Because I am making M6083 in a rayon jersey and am taking the hem of the pant leg to the floor and over my shoes I needed to make sure the hem sat perfectly.

Get Started

Step 1. I used 4 nickels and interfacing
 (I used interfacing because I can fuse the pockets together but you can use lightweight fabric and sew the pockets closed)

Step 2. Fold your interfacing so you can cut on the fold and make 4 boxes 2″ x 2″

Step 3. place the nickel in the pocket and fold over

Step 4. Press your pocket to fuse the edges together or sew your pocket closed if you used fabric.
(remember fabric will add weight as well so make sure to use a very lightweight fabric)

Step 5. Once fused all the way around cut off a bit of the top as needed but don’t cut to far down, you will need the space to sew onto your hem.

Here all four of my prepared weights. I am using 2 for each pant leg, one on each seam.

Step 6. Mark your hem where you plan to fold up and mark, place your weight on the mark and sew down  (you won’t see it on the outside because you are sewing on the hem before turning up the hem)

Step 7. Sew around the weight attaching it to your hem

Step 8. Fold up your hem along the marks you made earlier and stitch your hem in place
(this is how it looks on the inside of your pant leg)
This is the outside finished hem πŸ˜‰

I will show you guys tomorrow how my jumpsuit turned out.

mimi g.


50 thoughts on “Weighing Down Hems: Trousers, Coco Chanel + How To’s

  1. OMG, Mommy, I mean Mimi! That I have to definitely try. I'm too damn tall for a jumpsuit, so I doubt I'll try that sewalong, but I'll keep this tip in mind!!

  2. May God continue to bless you Mimi, because you’re not afraid to share the knowledge that God has blessed you with. God blesses us all to be a blessing. He never gives us blessing, knowledge, wisdoms, understanding, etc for us to keep it to ourselves. You seem to be a very humble person and you get a thumbs ups aside from your beauty, talent and success. Thanks for this very informative information. And,that's real talk :-)))))

  3. Great tip. I knew about the Chanel Jackets but I never knew about pants. Quick question. Do you ever worry that over time and washing that the coins may discolor the fabric?

  4. Yes sew along please. I have been staring at this pattern for 2 months now. I have my fabric and everything. I wanted to make view E but I'm smaller than a 4 on top and have no idea how to go about altering this pattern.

  5. Mimi, this tutorial came at the perfect time! I'm in the middle of sewing a very Chanel-esque type top and was thinking about using weights but wasn't sure. After reading your post, I really think I should. And you made it look so easy! Thank you!

  6. That is an awesome awesome tip. I never ever thought of that in all my years of sewing. Thanks Mimi. P.S. Can you still machine wash the garment without any harm???

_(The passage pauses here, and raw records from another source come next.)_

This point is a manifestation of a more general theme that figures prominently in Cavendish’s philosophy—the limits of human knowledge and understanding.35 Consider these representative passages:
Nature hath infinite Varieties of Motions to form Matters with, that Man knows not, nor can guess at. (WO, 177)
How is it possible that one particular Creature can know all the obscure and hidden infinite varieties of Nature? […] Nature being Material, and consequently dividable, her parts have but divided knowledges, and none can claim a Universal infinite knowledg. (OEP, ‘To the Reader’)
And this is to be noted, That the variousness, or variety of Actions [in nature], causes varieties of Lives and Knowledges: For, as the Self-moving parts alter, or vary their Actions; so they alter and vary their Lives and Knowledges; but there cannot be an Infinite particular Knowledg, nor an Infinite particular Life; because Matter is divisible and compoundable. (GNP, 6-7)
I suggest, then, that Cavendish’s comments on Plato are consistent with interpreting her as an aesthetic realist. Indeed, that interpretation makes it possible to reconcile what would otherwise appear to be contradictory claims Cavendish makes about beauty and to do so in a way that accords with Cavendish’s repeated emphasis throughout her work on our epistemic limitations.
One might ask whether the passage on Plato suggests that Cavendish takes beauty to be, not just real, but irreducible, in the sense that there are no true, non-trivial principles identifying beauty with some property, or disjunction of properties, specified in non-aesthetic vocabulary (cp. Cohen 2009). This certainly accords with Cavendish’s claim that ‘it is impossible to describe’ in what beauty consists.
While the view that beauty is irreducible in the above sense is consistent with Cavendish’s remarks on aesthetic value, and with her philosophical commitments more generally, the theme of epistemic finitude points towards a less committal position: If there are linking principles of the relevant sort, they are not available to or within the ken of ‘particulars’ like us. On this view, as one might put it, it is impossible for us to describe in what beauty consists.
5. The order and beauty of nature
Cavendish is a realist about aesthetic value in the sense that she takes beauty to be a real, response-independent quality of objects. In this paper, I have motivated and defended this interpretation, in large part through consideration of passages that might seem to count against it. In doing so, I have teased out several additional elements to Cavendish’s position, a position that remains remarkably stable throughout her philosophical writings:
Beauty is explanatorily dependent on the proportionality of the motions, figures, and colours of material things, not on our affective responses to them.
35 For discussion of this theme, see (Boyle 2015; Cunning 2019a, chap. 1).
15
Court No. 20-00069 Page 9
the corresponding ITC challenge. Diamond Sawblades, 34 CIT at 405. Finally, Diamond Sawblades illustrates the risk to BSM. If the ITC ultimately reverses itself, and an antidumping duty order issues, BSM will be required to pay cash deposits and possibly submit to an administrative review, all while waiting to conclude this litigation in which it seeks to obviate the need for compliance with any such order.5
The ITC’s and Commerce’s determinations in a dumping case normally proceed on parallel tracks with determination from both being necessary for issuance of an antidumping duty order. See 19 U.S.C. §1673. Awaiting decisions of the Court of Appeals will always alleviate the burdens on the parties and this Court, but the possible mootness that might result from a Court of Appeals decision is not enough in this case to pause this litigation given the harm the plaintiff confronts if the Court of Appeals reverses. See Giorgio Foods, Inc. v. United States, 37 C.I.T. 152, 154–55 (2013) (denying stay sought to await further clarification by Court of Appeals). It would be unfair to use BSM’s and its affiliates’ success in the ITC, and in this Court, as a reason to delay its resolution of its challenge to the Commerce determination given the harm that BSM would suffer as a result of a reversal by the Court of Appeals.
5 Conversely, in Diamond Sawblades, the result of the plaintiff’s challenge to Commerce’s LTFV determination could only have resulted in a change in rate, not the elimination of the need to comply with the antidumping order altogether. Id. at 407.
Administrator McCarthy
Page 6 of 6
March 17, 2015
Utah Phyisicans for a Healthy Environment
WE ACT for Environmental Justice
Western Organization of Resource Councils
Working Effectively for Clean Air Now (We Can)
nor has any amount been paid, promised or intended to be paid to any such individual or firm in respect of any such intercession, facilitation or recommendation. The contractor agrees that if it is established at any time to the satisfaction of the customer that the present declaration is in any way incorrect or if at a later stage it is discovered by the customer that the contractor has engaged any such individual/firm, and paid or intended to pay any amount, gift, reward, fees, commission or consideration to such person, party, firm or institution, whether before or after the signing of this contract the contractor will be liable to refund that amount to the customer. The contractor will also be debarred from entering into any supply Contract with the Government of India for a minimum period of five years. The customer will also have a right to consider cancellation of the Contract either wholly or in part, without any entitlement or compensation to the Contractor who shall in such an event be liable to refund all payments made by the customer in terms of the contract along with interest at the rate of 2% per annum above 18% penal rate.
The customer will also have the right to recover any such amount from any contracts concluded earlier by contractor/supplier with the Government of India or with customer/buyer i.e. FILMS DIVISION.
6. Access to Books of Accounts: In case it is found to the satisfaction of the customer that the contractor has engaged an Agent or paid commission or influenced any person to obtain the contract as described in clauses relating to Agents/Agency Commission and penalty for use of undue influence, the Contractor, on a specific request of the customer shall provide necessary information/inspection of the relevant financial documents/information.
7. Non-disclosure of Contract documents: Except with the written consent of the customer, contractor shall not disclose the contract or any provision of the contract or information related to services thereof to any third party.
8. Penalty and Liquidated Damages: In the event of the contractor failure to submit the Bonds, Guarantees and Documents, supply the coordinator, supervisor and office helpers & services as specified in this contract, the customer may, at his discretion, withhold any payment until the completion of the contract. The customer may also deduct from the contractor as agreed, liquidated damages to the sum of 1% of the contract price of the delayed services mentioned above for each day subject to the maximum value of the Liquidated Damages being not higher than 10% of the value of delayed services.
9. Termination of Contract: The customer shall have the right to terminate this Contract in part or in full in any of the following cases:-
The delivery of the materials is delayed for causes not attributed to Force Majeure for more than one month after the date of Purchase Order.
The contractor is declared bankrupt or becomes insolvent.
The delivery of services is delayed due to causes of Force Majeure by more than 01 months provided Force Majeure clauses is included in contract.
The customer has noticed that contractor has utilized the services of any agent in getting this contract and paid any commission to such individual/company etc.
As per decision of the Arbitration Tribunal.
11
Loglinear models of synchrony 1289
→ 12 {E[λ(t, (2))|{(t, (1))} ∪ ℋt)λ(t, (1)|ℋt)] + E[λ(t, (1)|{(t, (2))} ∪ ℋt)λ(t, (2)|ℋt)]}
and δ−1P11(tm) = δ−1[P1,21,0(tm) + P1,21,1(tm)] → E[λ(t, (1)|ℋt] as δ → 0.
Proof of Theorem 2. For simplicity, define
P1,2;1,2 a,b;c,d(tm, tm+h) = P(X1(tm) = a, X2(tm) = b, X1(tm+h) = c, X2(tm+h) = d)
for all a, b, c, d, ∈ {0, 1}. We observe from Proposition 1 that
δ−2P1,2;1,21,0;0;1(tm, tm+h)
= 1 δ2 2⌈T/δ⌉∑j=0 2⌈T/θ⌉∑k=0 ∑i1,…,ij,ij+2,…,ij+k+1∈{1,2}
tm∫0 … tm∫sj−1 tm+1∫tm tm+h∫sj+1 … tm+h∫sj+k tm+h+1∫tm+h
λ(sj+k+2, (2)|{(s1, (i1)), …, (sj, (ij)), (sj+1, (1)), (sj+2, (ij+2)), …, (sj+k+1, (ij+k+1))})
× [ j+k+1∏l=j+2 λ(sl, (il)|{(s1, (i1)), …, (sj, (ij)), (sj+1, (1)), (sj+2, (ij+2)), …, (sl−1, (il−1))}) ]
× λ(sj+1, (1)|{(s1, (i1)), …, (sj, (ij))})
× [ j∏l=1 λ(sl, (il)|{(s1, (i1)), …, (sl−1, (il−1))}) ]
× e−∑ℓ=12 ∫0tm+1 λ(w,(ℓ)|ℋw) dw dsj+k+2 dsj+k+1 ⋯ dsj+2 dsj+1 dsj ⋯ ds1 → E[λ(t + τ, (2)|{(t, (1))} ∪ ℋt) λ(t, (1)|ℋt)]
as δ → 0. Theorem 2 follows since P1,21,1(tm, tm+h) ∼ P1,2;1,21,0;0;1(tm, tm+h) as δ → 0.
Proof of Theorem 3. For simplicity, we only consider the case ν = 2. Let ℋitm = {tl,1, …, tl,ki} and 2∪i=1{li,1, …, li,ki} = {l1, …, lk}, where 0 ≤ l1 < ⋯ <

  7. I love everything about your blog, cant wait to see the pictures today..I have this pattern so I might sew it, for this weekend and use your tips, thanks.

  8. OMG! Ann Taylor does something similar to this. They actually added sewn in pouch and they added a heavy button to the front of a blouse to create a scoop neck effect. This is simply genius! Thanks for the tip Mimi!

  9. Wow, what a great idea. I love this post–sewing wisdom about fabric weight! It's such an ongoing learning process. I love wide leg linen trousers and wear them frequently in the summer and this will really make them look better.